== Excerpt

Payment instruments will be received subject to collection. The transfer to the optionee on the records of the Company or of the transfer agent of the shares of Stock to be purchased pursuant to the exercise of a Stock Option will be contingent upon receipt from the optionee (or a purchaser acting in his stead in accordance with the provisions of the Stock Option) by the Company of the full purchase price for such shares and the fulfillment of any other requirements contained in the Option Award Certificate or applicable provisions of laws (including the satisfaction of any withholding taxes that the Company is obligated to withhold with respect to the optionee). In the event an optionee chooses to pay the purchase price by previously-owned shares of Stock through the attestation method, the number of shares of Stock transferred to the optionee upon the exercise of the Stock Option shall be net of the number of attested shares. In the event that the Company establishes, for itself or using the services of a third party, an automated system for the exercise of Stock Options, such as a system using an internet website or interactive voice response, then the paperless exercise of Stock Options may be permitted through the use of such an automated system.

====
== Dataset excerpts

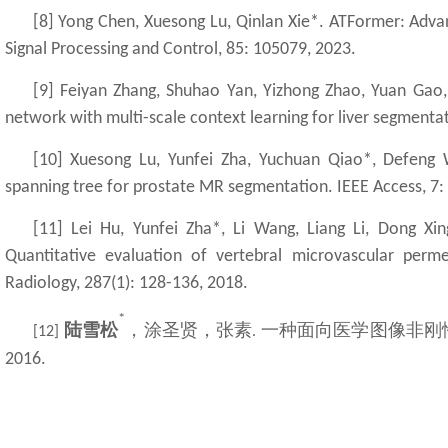
[8] Yong Chen, Xuesong Lu, Qinlan Xie*. ATFormer: Adv
Signal Processing and Control, 85: 105079, 2023.
[9] Feiyan Zhang, Shuhao Yan, Yizhong Zhao, Yuan Gao, 
network with multi-scale context learning for liver segmentati
[10] Xuesong Lu, Yunfei Zha, Yuchuan Qiao*, Defeng 
spanning tree for prostate MR segmentation. IEEE Access, 7
[11] Lei Hu, Yunfei Zha*, Li Wang, Liang Li, Dong Xi
Quantitative evaluation of vertebral microvascular permea
Radiology, 287(1): 128-136, 2018.
*
陆雪松
，
涂圣贤，张素
一种面向医学图像非刚
[12]
.
2016.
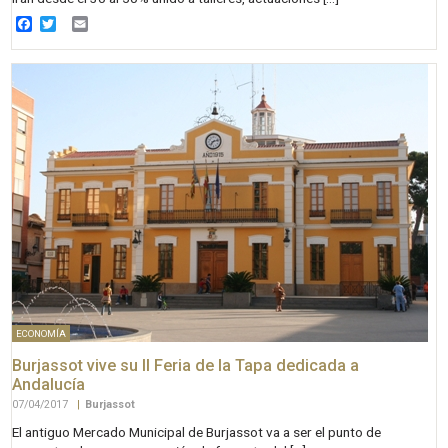
Facebook
Twitter
Email
ECONOMÍA
Burjassot vive su II Feria de la Tapa dedicada a
Andalucía
07/04/2017
|
Burjassot
El antiguo Mercado Municipal de Burjassot va a ser el punto de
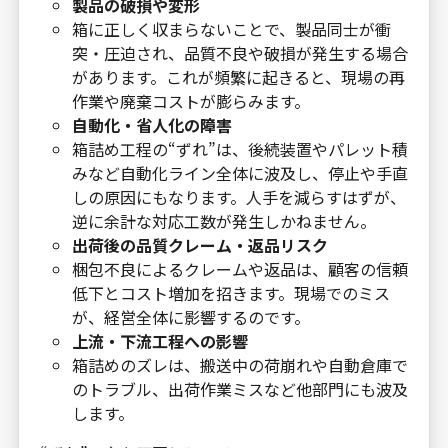
製品の破損や変形
箱に正しく収まらないことで、製品同士が衝
突・圧迫され、品質不良や破損が発生する場合
があります。これが頻繁に起きると、現場の再
作業や廃棄コストが膨らみます。
自動化・省人化の障害
箱詰め工程の“ずれ”は、後続装置やパレット積
みなど自動化ライン全体に波及し、停止や手直
しの原因にもなります。人手を減らすはずが、
逆に余計な対応工数が発生しかねません。
出荷後の品質クレーム・返品リスク
梱包不良によるクレームや返品は、顧客の信頼
低下とコスト増加を招きます。現場でのミス
が、経営全体に影響するのです。
上流・下流工程への影響
箱詰めのズレは、搬送中の荷崩れや自動倉庫で
のトラブル、出荷作業ミスなど他部門にも波及
します。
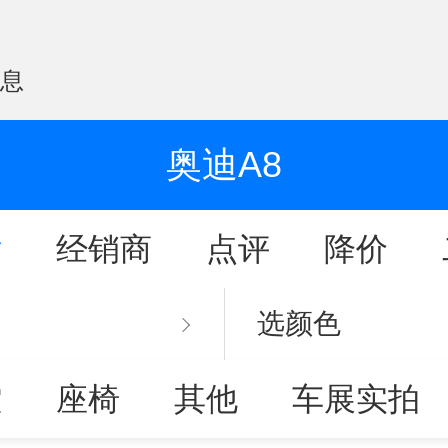
信息
奥迪A8
片
经销商
点评
降价
选颜色
控
座椅
其他
车展实拍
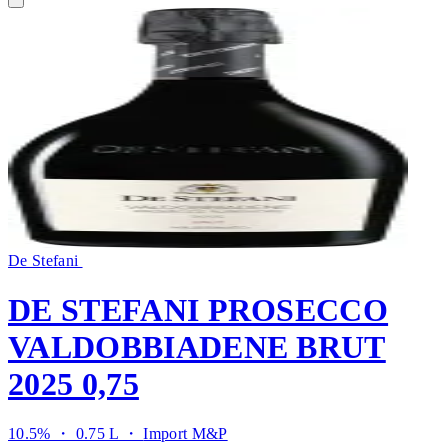
De Stefani
DE STEFANI PROSECCO
VALDOBBIADENE BRUT
2025 0,75
10.5% ・ 0.75 L ・
Import M&P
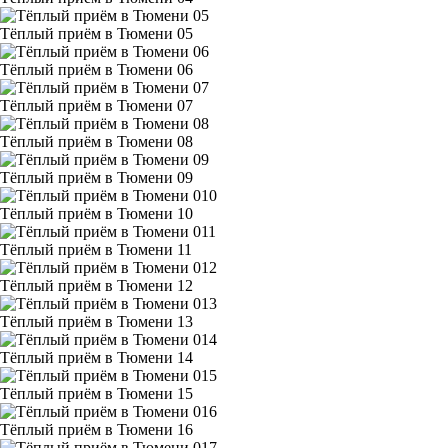
Тёплый приём в Тюмени 05
Тёплый приём в Тюмени 06
Тёплый приём в Тюмени 07
Тёплый приём в Тюмени 08
Тёплый приём в Тюмени 09
Тёплый приём в Тюмени 10
Тёплый приём в Тюмени 11
Тёплый приём в Тюмени 12
Тёплый приём в Тюмени 13
Тёплый приём в Тюмени 14
Тёплый приём в Тюмени 15
Тёплый приём в Тюмени 16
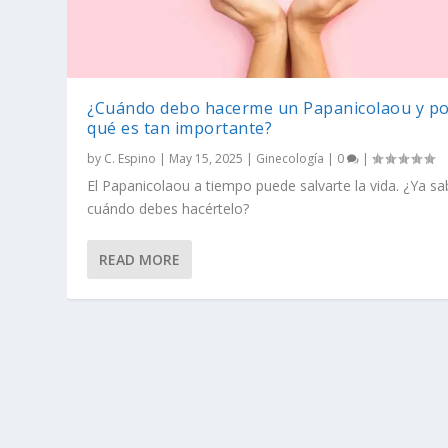
¿Cuándo debo hacerme un Papanicolaou y p
qué es tan importante?
by
C. Espino
|
May 15, 2025
|
Ginecología
|
0
|
El Papanicolaou a tiempo puede salvarte la vida. ¿Ya s
cuándo debes hacértelo?
READ MORE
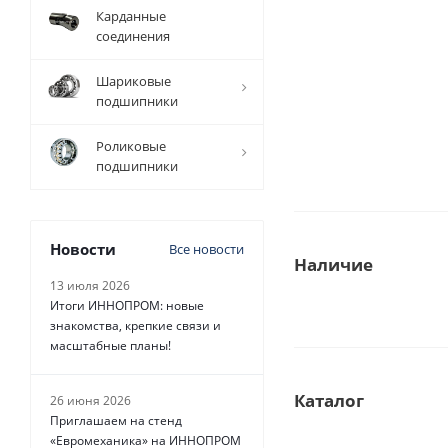
Карданные
соединения
Шариковые
подшипники
Роликовые
подшипники
Новости
Все новости
Наличие
13 июля 2026
Итоги ИННОПРОМ: новые
знакомства, крепкие связи и
масштабные планы!
Каталог
26 июня 2026
Приглашаем на стенд
«Евромеханика» на ИННОПРОМ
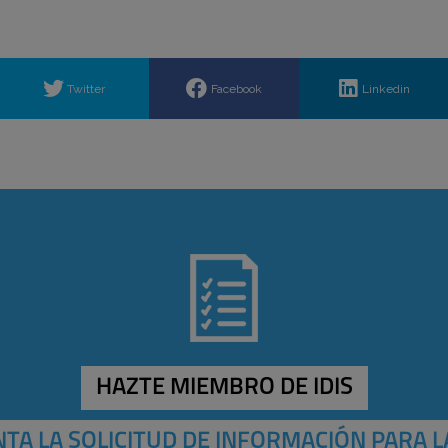
Twitter
Facebook
Linkedin
HAZTE MIEMBRO DE IDIS
TA LA SOLICITUD DE INFORMACIÓN PARA L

====

(What this exercise asks)
**A.** In the stock option passage, on what basis are payment instruments received?
**B.** Find every line in the entries that contains the word "Papanicolaou", matching case, and copy each one.
The entries and the stock option passage were taken from unrelated sources.

(Solution set)
**A.** Subject to collection.

**B.**
¿Cuándo debo hacerme un Papanicolaou y p
El Papanicolaou a tiempo puede salvarte la vida. ¿Ya s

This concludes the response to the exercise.